■ Stored data:
------------------------

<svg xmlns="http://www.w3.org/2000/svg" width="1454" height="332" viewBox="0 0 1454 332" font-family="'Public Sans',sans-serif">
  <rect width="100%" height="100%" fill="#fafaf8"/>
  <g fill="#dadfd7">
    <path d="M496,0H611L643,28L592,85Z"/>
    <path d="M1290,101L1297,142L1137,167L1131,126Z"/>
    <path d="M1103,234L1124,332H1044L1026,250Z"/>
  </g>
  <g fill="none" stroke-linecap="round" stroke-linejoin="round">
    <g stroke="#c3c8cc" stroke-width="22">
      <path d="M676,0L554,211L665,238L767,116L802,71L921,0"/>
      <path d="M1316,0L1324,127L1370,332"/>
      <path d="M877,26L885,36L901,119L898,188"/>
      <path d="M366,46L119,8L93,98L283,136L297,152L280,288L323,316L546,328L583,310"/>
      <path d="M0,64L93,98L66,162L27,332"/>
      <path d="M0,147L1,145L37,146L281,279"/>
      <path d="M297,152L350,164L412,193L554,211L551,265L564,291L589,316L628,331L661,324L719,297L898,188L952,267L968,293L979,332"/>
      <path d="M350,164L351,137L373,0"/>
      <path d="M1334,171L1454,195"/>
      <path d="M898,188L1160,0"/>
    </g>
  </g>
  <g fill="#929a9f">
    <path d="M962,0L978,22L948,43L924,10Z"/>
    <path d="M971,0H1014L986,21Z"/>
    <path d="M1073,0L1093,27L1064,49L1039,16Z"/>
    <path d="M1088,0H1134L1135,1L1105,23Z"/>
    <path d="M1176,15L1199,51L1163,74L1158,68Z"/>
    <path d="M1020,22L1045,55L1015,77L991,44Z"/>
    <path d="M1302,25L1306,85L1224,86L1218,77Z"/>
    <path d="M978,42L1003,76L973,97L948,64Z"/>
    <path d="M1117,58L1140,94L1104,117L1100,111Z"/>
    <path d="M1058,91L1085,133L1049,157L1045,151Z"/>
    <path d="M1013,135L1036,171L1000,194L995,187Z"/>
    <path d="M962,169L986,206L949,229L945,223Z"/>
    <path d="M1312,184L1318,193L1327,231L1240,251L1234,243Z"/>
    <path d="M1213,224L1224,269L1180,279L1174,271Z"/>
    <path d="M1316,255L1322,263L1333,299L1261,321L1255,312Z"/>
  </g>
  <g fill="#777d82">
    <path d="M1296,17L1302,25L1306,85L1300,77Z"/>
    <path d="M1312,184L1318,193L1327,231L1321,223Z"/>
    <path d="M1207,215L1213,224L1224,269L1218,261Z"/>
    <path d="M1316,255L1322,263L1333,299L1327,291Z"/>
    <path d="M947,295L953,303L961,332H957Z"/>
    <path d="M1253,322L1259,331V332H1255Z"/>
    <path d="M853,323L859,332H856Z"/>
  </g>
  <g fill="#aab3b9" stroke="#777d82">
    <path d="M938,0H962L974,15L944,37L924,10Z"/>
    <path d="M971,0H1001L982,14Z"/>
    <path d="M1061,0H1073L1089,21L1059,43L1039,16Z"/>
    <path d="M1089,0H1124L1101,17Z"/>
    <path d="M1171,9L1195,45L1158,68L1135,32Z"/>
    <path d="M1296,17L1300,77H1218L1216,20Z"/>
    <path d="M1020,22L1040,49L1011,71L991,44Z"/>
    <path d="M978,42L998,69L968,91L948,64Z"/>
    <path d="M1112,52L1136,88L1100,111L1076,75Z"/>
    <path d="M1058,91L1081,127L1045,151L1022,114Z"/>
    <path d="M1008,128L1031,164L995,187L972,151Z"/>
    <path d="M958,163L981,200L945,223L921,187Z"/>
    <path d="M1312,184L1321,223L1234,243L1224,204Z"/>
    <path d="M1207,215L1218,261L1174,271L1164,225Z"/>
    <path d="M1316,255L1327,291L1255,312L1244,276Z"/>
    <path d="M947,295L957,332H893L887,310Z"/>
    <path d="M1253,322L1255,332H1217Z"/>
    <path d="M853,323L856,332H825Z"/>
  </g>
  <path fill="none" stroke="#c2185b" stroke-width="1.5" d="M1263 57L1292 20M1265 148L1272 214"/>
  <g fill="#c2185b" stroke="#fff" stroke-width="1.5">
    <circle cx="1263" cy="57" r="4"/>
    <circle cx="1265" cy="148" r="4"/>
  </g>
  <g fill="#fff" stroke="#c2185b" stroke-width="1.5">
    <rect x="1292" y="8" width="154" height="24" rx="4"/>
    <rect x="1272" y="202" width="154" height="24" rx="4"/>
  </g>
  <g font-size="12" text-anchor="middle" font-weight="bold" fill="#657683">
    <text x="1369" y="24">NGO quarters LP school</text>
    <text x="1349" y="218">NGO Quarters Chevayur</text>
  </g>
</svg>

------------------------

■ Task objective:
The task calls for all the records above to be repeated exactly.

■ Written answer:
<svg xmlns="http://www.w3.org/2000/svg" width="1454" height="332" viewBox="0 0 1454 332" font-family="'Public Sans',sans-serif">
  <rect width="100%" height="100%" fill="#fafaf8"/>
  <g fill="#dadfd7">
    <path d="M496,0H611L643,28L592,85Z"/>
    <path d="M1290,101L1297,142L1137,167L1131,126Z"/>
    <path d="M1103,234L1124,332H1044L1026,250Z"/>
  </g>
  <g fill="none" stroke-linecap="round" stroke-linejoin="round">
    <g stroke="#c3c8cc" stroke-width="22">
      <path d="M676,0L554,211L665,238L767,116L802,71L921,0"/>
      <path d="M1316,0L1324,127L1370,332"/>
      <path d="M877,26L885,36L901,119L898,188"/>
      <path d="M366,46L119,8L93,98L283,136L297,152L280,288L323,316L546,328L583,310"/>
      <path d="M0,64L93,98L66,162L27,332"/>
      <path d="M0,147L1,145L37,146L281,279"/>
      <path d="M297,152L350,164L412,193L554,211L551,265L564,291L589,316L628,331L661,324L719,297L898,188L952,267L968,293L979,332"/>
      <path d="M350,164L351,137L373,0"/>
      <path d="M1334,171L1454,195"/>
      <path d="M898,188L1160,0"/>
    </g>
  </g>
  <g fill="#929a9f">
    <path d="M962,0L978,22L948,43L924,10Z"/>
    <path d="M971,0H1014L986,21Z"/>
    <path d="M1073,0L1093,27L1064,49L1039,16Z"/>
    <path d="M1088,0H1134L1135,1L1105,23Z"/>
    <path d="M1176,15L1199,51L1163,74L1158,68Z"/>
    <path d="M1020,22L1045,55L1015,77L991,44Z"/>
    <path d="M1302,25L1306,85L1224,86L1218,77Z"/>
    <path d="M978,42L1003,76L973,97L948,64Z"/>
    <path d="M1117,58L1140,94L1104,117L1100,111Z"/>
    <path d="M1058,91L1085,133L1049,157L1045,151Z"/>
    <path d="M1013,135L1036,171L1000,194L995,187Z"/>
    <path d="M962,169L986,206L949,229L945,223Z"/>
    <path d="M1312,184L1318,193L1327,231L1240,251L1234,243Z"/>
    <path d="M1213,224L1224,269L1180,279L1174,271Z"/>
    <path d="M1316,255L1322,263L1333,299L1261,321L1255,312Z"/>
  </g>
  <g fill="#777d82">
    <path d="M1296,17L1302,25L1306,85L1300,77Z"/>
    <path d="M1312,184L1318,193L1327,231L1321,223Z"/>
    <path d="M1207,215L1213,224L1224,269L1218,261Z"/>
    <path d="M1316,255L1322,263L1333,299L1327,291Z"/>
    <path d="M947,295L953,303L961,332H957Z"/>
    <path d="M1253,322L1259,331V332H1255Z"/>
    <path d="M853,323L859,332H856Z"/>
  </g>
  <g fill="#aab3b9" stroke="#777d82">
    <path d="M938,0H962L974,15L944,37L924,10Z"/>
    <path d="M971,0H1001L982,14Z"/>
    <path d="M1061,0H1073L1089,21L1059,43L1039,16Z"/>
    <path d="M1089,0H1124L1101,17Z"/>
    <path d="M1171,9L1195,45L1158,68L1135,32Z"/>
    <path d="M1296,17L1300,77H1218L1216,20Z"/>
    <path d="M1020,22L1040,49L1011,71L991,44Z"/>
    <path d="M978,42L998,69L968,91L948,64Z"/>
    <path d="M1112,52L1136,88L1100,111L1076,75Z"/>
    <path d="M1058,91L1081,127L1045,151L1022,114Z"/>
    <path d="M1008,128L1031,164L995,187L972,151Z"/>
    <path d="M958,163L981,200L945,223L921,187Z"/>
    <path d="M1312,184L1321,223L1234,243L1224,204Z"/>
    <path d="M1207,215L1218,261L1174,271L1164,225Z"/>
    <path d="M1316,255L1327,291L1255,312L1244,276Z"/>
    <path d="M947,295L957,332H893L887,310Z"/>
    <path d="M1253,322L1255,332H1217Z"/>
    <path d="M853,323L856,332H825Z"/>
  </g>
  <path fill="none" stroke="#c2185b" stroke-width="1.5" d="M1263 57L1292 20M1265 148L1272 214"/>
  <g fill="#c2185b" stroke="#fff" stroke-width="1.5">
    <circle cx="1263" cy="57" r="4"/>
    <circle cx="1265" cy="148" r="4"/>
  </g>
  <g fill="#fff" stroke="#c2185b" stroke-width="1.5">
    <rect x="1292" y="8" width="154" height="24" rx="4"/>
    <rect x="1272" y="202" width="154" height="24" rx="4"/>
  </g>
  <g font-size="12" text-anchor="middle" font-weight="bold" fill="#657683">
    <text x="1369" y="24">NGO quarters LP school</text>
    <text x="1349" y="218">NGO Quarters Chevayur</text>
  </g>
</svg>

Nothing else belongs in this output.